**** SOURCE PASSAGE
Notebook

Sascha Spors, Professorship Signal Theory and Digital Signal Processing, Institute of Communications Engineering (INT), Faculty of Computer Science and Electrical Engineering (IEF), University of Rostock, Germany

Data Driven Audio Signal Processing - A Tutorial with Computational Examples¶

Master Course #24512

Feel free to contact lecturer frank.schultz@uni-rostock.de

PCA on Achieved Points of Written Examination¶

In [ ]:

import numpy as np
import scipy
from scipy.linalg import svd, diagsvd
import matplotlib as mpl
import matplotlib.pyplot as plt

np.set_printoptions(precision=3, sign=' ', suppress=True)

print(np.__version__)  # tested with 1.26.4
print(scipy.__version__)  # tested with 1.13.1
print(mpl.__version__)  # tested with 3.9.2

In [ ]:

X = np.loadtxt(open("exam_points_meanfree_unitvar.csv", "rb"), delimiter=";", skiprows=0)
N, F = X.shape
print(N, F)  # 34 students, 5 tasks for exam on signals & systems, a typical course in electrical engineering bachelor studies
# columns correspond to theses tasks
task_label = ['Task 1: Convolution', 'Task 2: Fourier', 'Task 3: Sampling', 'Task 4: Laplace Domain', 'Task 5: z-Domain']

In [ ]:

# data in exam_points_meanfree_unitvar.csv is already mean-free and columns have var=1
# so the numbers in X do not represent points or percentage,
# but rather encode the performance of the students per task in a normalised way
# X is however sorted: first row belongs to best grade, last row to worst grade
np.mean(X, axis=0), np.std(X, axis=0, ddof=1), np.var(X, axis=0, ddof=1)

In [ ]:

# for completeness of PCA algorithm ->
# make X zscore (altough it is already)
mu = np.mean(X, axis=0)
X = X - mu  # de-mean
sigma = np.sqrt(np.sum(X**2, axis=0) / (N-1))
X = X / sigma  # normalise to std=1
np.mean(X, axis=0), np.std(X, axis=0, ddof=1), np.var(X, axis=0, ddof=1)  # check

In [ ]:

X  # print mean=0 / var=1 data matrix

In [ ]:

# get SVD / CovMatrix stuff
[U, s, Vh] = svd(X)
V = Vh.T  # we don't use Vh later on!
S = diagsvd(s, N, F)  # sing vals matrix
D, _ = np.linalg.eig(X.T @ X / (N-1))  # eig vals
D = -np.sort(-D)  # sort them, then ==
d = s**2 / (N-1)
print(np.allclose(d, D))  # so we go for d later on

# switch polarities for nicer interpretation ot the
# exam data
V[:,0] *= -1
U[:,0] *= -1

V[:,2] *= -1
U[:,2] *= -1

V[:,3] *= -1
U[:,3] *= -1

In [ ]:

# PCA
US = U @ S
PC_Features = US @ diagsvd(1 / np.sqrt(d), F, F)  # normalised such that columns have var 1, aka (normalised) PC scores
print(np.var(PC_Features, axis=0, ddof=1))
********
**** ENTRIES SHOWN
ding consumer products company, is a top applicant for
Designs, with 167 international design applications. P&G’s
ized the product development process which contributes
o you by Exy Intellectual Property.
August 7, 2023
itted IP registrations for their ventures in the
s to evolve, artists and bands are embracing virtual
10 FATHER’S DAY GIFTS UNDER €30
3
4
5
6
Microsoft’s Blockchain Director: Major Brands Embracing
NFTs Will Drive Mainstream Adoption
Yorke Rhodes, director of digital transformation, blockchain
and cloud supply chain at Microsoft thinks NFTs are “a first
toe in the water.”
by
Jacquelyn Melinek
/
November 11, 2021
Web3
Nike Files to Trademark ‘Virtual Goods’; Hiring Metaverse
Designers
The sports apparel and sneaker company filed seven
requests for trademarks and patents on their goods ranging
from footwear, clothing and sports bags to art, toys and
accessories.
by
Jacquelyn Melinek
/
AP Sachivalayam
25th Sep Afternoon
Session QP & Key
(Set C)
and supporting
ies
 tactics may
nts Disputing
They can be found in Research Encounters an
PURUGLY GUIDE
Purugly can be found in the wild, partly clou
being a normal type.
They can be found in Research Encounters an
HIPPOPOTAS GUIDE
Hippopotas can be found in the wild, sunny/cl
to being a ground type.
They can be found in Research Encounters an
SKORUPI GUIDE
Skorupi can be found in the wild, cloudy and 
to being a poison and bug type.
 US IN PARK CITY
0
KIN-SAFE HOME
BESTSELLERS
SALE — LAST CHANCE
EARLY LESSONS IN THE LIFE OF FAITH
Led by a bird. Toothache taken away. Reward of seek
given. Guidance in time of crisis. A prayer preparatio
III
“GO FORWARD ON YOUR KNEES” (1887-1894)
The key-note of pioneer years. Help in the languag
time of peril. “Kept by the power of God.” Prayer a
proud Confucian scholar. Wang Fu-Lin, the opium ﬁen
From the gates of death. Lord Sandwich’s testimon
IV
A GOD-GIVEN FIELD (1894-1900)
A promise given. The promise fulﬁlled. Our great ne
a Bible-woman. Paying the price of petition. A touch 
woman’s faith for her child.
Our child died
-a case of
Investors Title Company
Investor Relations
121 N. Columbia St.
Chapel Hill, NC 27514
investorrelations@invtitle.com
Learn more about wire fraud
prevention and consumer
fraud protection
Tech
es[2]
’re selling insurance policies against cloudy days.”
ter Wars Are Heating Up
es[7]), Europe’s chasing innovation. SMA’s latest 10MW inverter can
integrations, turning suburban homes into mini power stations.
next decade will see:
********
▸ **EXERCISE**:
In the PCA notebook above, copy word for word the span that begins at the words "# get SVD /" and stops after "d = s**2 / (N-1)".

▸ **SOLUTION TO THIS PROBLEM**:
# get SVD / CovMatrix stuff
[U, s, Vh] = svd(X)
V = Vh.T  # we don't use Vh later on!
S = diagsvd(s, N, F)  # sing vals matrix
D, _ = np.linalg.eig(X.T @ X / (N-1))  # eig vals
D = -np.sort(-D)  # sort them, then ==
d = s**2 / (N-1)